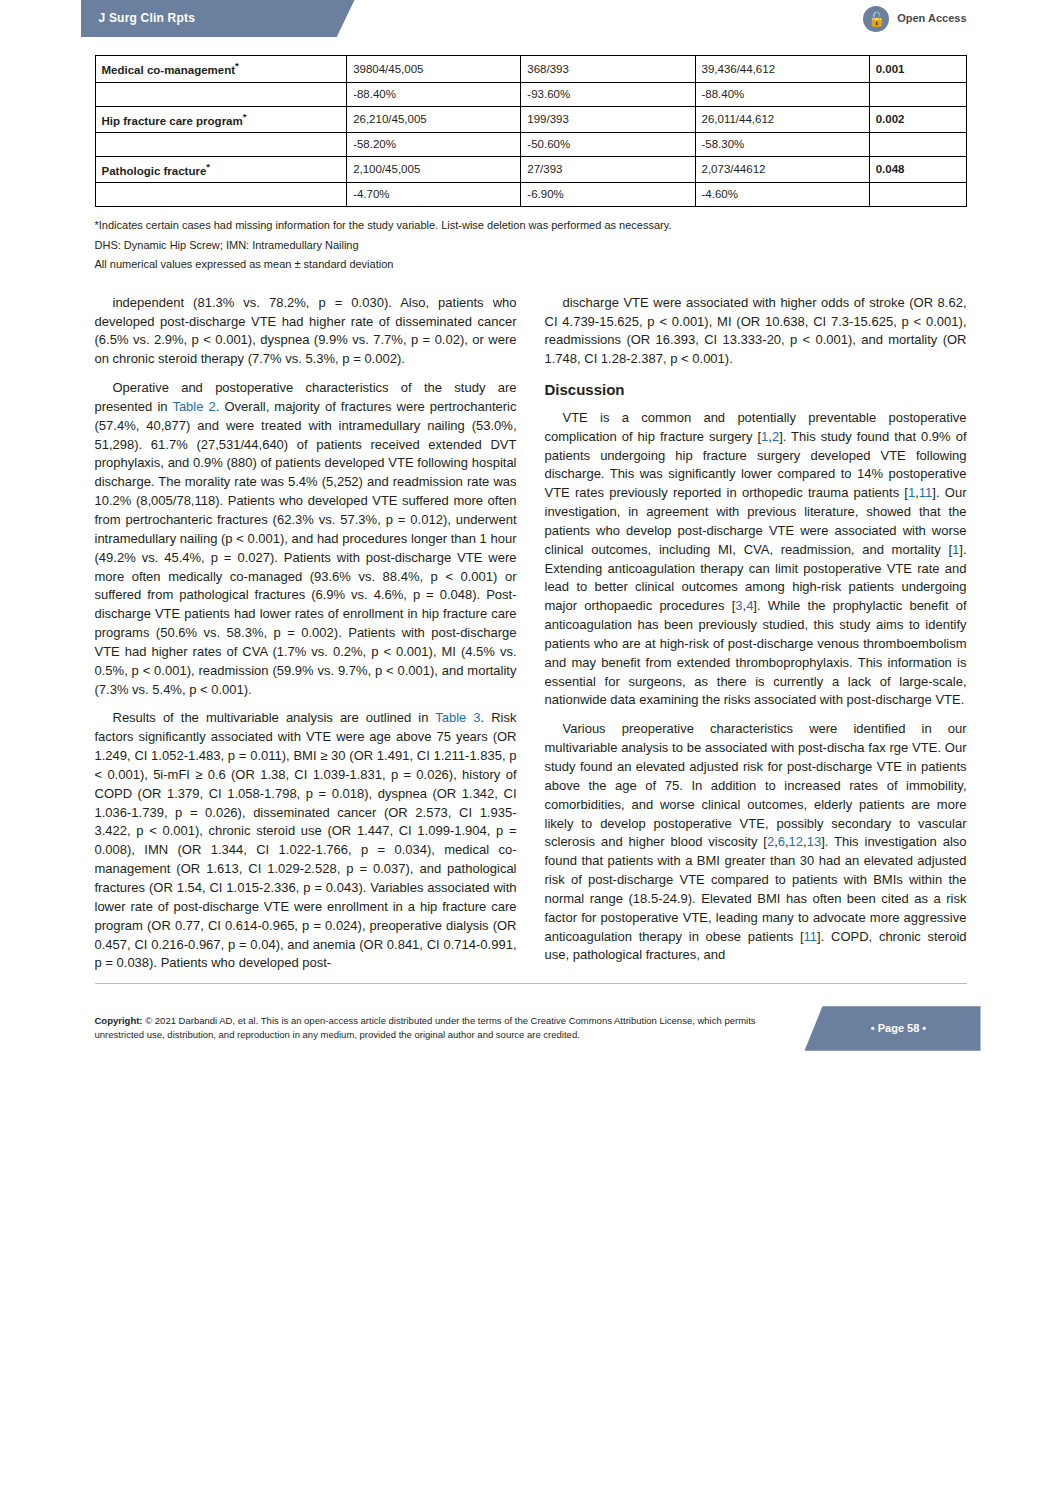J Surg Clin Rpts
🔓
Open Access
| Medical co-management * | 39804/45,005 | 368/393 | 39,436/44,612 | 0.001 |
| | -88.40% | -93.60% | -88.40% | |
| Hip fracture care program * | 26,210/45,005 | 199/393 | 26,011/44,612 | 0.002 |
| | -58.20% | -50.60% | -58.30% | |
| Pathologic fracture * | 2,100/45,005 | 27/393 | 2,073/44612 | 0.048 |
| | -4.70% | -6.90% | -4.60% | |
*Indicates certain cases had missing information for the study variable. List-wise deletion was performed as necessary.
DHS: Dynamic Hip Screw; IMN: Intramedullary Nailing
All numerical values expressed as mean ± standard deviation
independent (81.3% vs. 78.2%, p = 0.030). Also, patients who developed post-discharge VTE had higher rate of disseminated cancer (6.5% vs. 2.9%, p < 0.001), dyspnea (9.9% vs. 7.7%, p = 0.02), or were on chronic steroid therapy (7.7% vs. 5.3%, p = 0.002).
Operative and postoperative characteristics of the study are presented in Table 2. Overall, majority of fractures were pertrochanteric (57.4%, 40,877) and were treated with intramedullary nailing (53.0%, 51,298). 61.7% (27,531/44,640) of patients received extended DVT prophylaxis, and 0.9% (880) of patients developed VTE following hospital discharge. The morality rate was 5.4% (5,252) and readmission rate was 10.2% (8,005/78,118). Patients who developed VTE suffered more often from pertrochanteric fractures (62.3% vs. 57.3%, p = 0.012), underwent intramedullary nailing (p < 0.001), and had procedures longer than 1 hour (49.2% vs. 45.4%, p = 0.027). Patients with post-discharge VTE were more often medically co-managed (93.6% vs. 88.4%, p < 0.001) or suffered from pathological fractures (6.9% vs. 4.6%, p = 0.048). Post-discharge VTE patients had lower rates of enrollment in hip fracture care programs (50.6% vs. 58.3%, p = 0.002). Patients with post-discharge VTE had higher rates of CVA (1.7% vs. 0.2%, p < 0.001), MI (4.5% vs. 0.5%, p < 0.001), readmission (59.9% vs. 9.7%, p < 0.001), and mortality (7.3% vs. 5.4%, p < 0.001).
Results of the multivariable analysis are outlined in Table 3. Risk factors significantly associated with VTE were age above 75 years (OR 1.249, CI 1.052-1.483, p = 0.011), BMI ≥ 30 (OR 1.491, CI 1.211-1.835, p < 0.001), 5i-mFI ≥ 0.6 (OR 1.38, CI 1.039-1.831, p = 0.026), history of COPD (OR 1.379, CI 1.058-1.798, p = 0.018), dyspnea (OR 1.342, CI 1.036-1.739, p = 0.026), disseminated cancer (OR 2.573, CI 1.935-3.422, p < 0.001), chronic steroid use (OR 1.447, CI 1.099-1.904, p = 0.008), IMN (OR 1.344, CI 1.022-1.766, p = 0.034), medical co-management (OR 1.613, CI 1.029-2.528, p = 0.037), and pathological fractures (OR 1.54, CI 1.015-2.336, p = 0.043). Variables associated with lower rate of post-discharge VTE were enrollment in a hip fracture care program (OR 0.77, CI 0.614-0.965, p = 0.024), preoperative dialysis (OR 0.457, CI 0.216-0.967, p = 0.04), and anemia (OR 0.841, CI 0.714-0.991, p = 0.038). Patients who developed post-
discharge VTE were associated with higher odds of stroke (OR 8.62, CI 4.739-15.625, p < 0.001), MI (OR 10.638, CI 7.3-15.625, p < 0.001), readmissions (OR 16.393, CI 13.333-20, p < 0.001), and mortality (OR 1.748, CI 1.28-2.387, p < 0.001).
Discussion
VTE is a common and potentially preventable postoperative complication of hip fracture surgery [1,2]. This study found that 0.9% of patients undergoing hip fracture surgery developed VTE following discharge. This was significantly lower compared to 14% postoperative VTE rates previously reported in orthopedic trauma patients [1,11]. Our investigation, in agreement with previous literature, showed that the patients who develop post-discharge VTE were associated with worse clinical outcomes, including MI, CVA, readmission, and mortality [1]. Extending anticoagulation therapy can limit postoperative VTE rate and lead to better clinical outcomes among high-risk patients undergoing major orthopaedic procedures [3,4]. While the prophylactic benefit of anticoagulation has been previously studied, this study aims to identify patients who are at high-risk of post-discharge venous thromboembolism and may benefit from extended thromboprophylaxis. This information is essential for surgeons, as there is currently a lack of large-scale, nationwide data examining the risks associated with post-discharge VTE.
Various preoperative characteristics were identified in our multivariable analysis to be associated with post-discha fax rge VTE. Our study found an elevated adjusted risk for post-discharge VTE in patients above the age of 75. In addition to increased rates of immobility, comorbidities, and worse clinical outcomes, elderly patients are more likely to develop postoperative VTE, possibly secondary to vascular sclerosis and higher blood viscosity [2,6,12,13]. This investigation also found that patients with a BMI greater than 30 had an elevated adjusted risk of post-discharge VTE compared to patients with BMIs within the normal range (18.5-24.9). Elevated BMI has often been cited as a risk factor for postoperative VTE, leading many to advocate more aggressive anticoagulation therapy in obese patients [11]. COPD, chronic steroid use, pathological fractures, and
Copyright: © 2021 Darbandi AD, et al. This is an open-access article distributed under the terms of the Creative Commons Attribution License, which permits unrestricted use, distribution, and reproduction in any medium, provided the original author and source are credited.
• Page 58 •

+===+

> **Task statement**: Line count for the word "management": tally the lines in the records that include it and give only the result.

> **Exercise answer**: 2